By: Rob Harris
The website of Texas’ Clubs of Cordillera has this to say about its “signature par-3 sixteenth hole,” designed by Jack Nicklaus:
“Jack has captured the essence of the Hill Country, along with great golf, by placing the peninsula-shaped green just over a canyon, between thin water falls…a player’s dream, a photographer’s canvas, and a certain destiny as one of the most talked about holes in all of Texas.”
Club member Tom McCloskey views the hole more as a nightmare than a dream. For him, his focus is not “the peninsula-shaped green just over a canyon,” but what lies just beyond. Because, as summarized by the Texas appellate court that recently affirmed dismissal of Mr. McCloskey’s lawsuit,
“the golf course’s sixteenth hole has an elevated green surrounded on three sides by cliffs. While playing the sixteenth hole, McCloskey stumbled on the green, rolled to the edge, and fell off the side. McCloskey sustained severe injuries to his right shoulder as a result of his fall.”
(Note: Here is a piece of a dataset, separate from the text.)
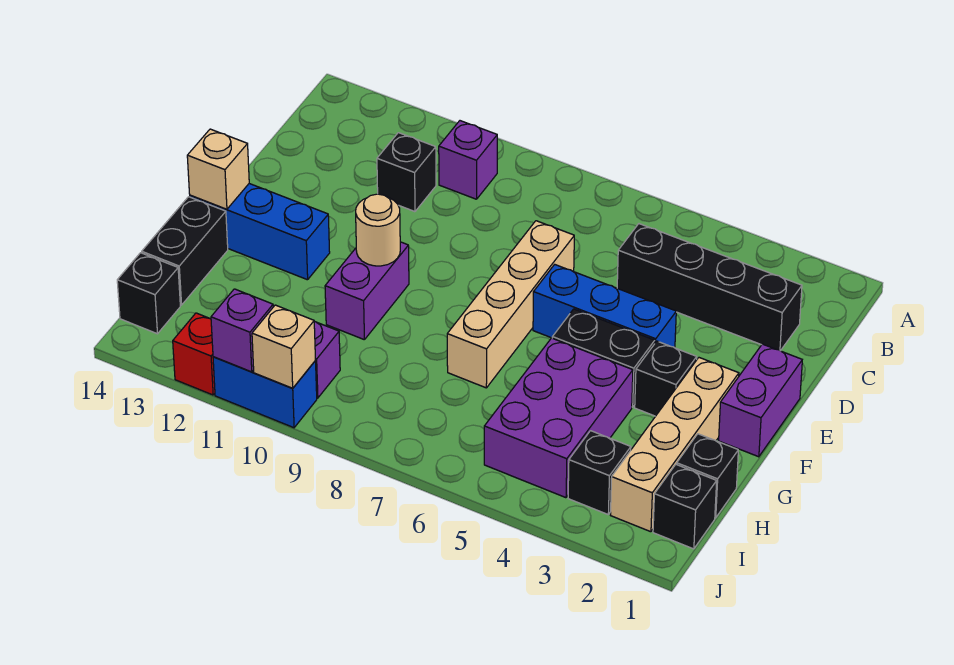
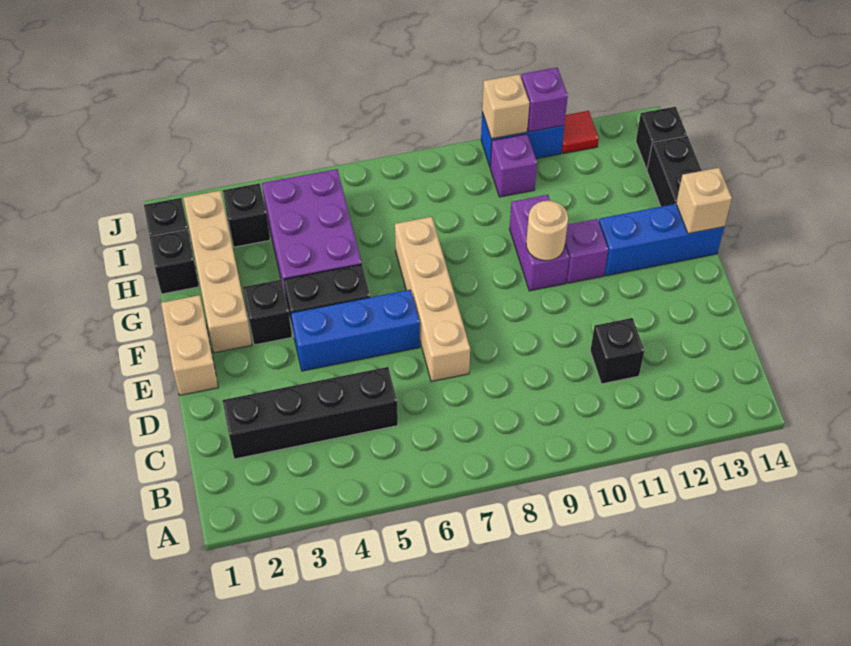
purple 1x1 brick [439,121,497,199] -> purple 1x1 brick moved to [565,219,608,283]
purple 1x2 brick [719,344,802,457] -> tan 1x2 brick [161,295,218,395]
red 1x1 brick [173,313,215,395] -> red 1x1 tile [562,111,599,154]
McCloskey sued the club and Nicklaus Design, LLC, alleging both simple and gross negligence. The trial court rejected the claims, on legal grounds, and the appellate court affirmed.
As for the simple negligence claim, Mr. McCloskey ran up against language contained in the various documents that governed his membership in the club and his ownership of a condominium unit in the community. In particular, he was bound by a release that provided as follows:
H. Release and Disclaimer. . . . EACH OWNER . . . HEREBY (I) ACKNOWLEDGES, ACCEPTS AND ASSUMES THE RISKS ASSOCIATED WITH SAID CLUB FACILITIES PROPERTYHAZARDS, INCLUDING ANY. . . PERSONAL INJURY . . . CAUSED BY OR ARISING IN CONNECTION WITH ANY OF SAID GOLF COURSE HAZARDS OR OTHER RISKS, HAZARDS AND DANGERS ASSOCIATED WITH THE OPERATION OF A GOLF COURSE AND OTHER CLUB FACILITIES (COLLECTIVELY THE “ASSUMED RISKS“), AND (II) RELEASES . . . CORDILLERA RANCH LTD.. . . THE CLUBS, THE OWNER OF THE CLUB FACILITIES PROPERTY,AND THE DIRECTORS, OFFICERS, MEMBERS, PARTNERS, AGENTS, CONTRACTORS, AND EMPLOYEES OF ALL SUCH ENTITIES (COLLECTIVELY THE “RELEASED PARTIES“) FROM ANY AND ALL LIABILITY TO THE OWNER . . . FOR ANY DAMAGES, LOSSES, COSTS (INCLUDING, WITHOUT LIMITATION, ATTORNEYS’ FEES), CLAIMS, DEMANDS, SUITS, JUDGMENTS, ORDINARY NEGLIGENCE, OR OTHER OBLIGATIONS ARISING OUT OF OR CONNECTED IN ANY WAY WITH ANY OF THE ASSUMED RISKS.. . . .
Mr. McCloskey argued that, under Texas law, public policy precluded this release from barring his claim for gross negligence. Unfortunately, for Mr. McCloskey, the court found that the law governing gross negligence precluded his claim, because he was unable to “provide any evidence that any of the appellees had an actual, subjective awareness of the risk and proceeded with conscious indifference.”
In particular, “although McCloskey offered his deposition testimony regarding the manner in which he fell, his testimony does not address the appellees’ actual, subjective awareness of a risk or of a decision to proceed with conscious indifference. For example, no evidence was offered that any other invitee had fallen from the sixteenth green. In addition, no expert testimony was introduced to establish the manner in which the sixteenth green was constructed involved an extreme degree of risk.”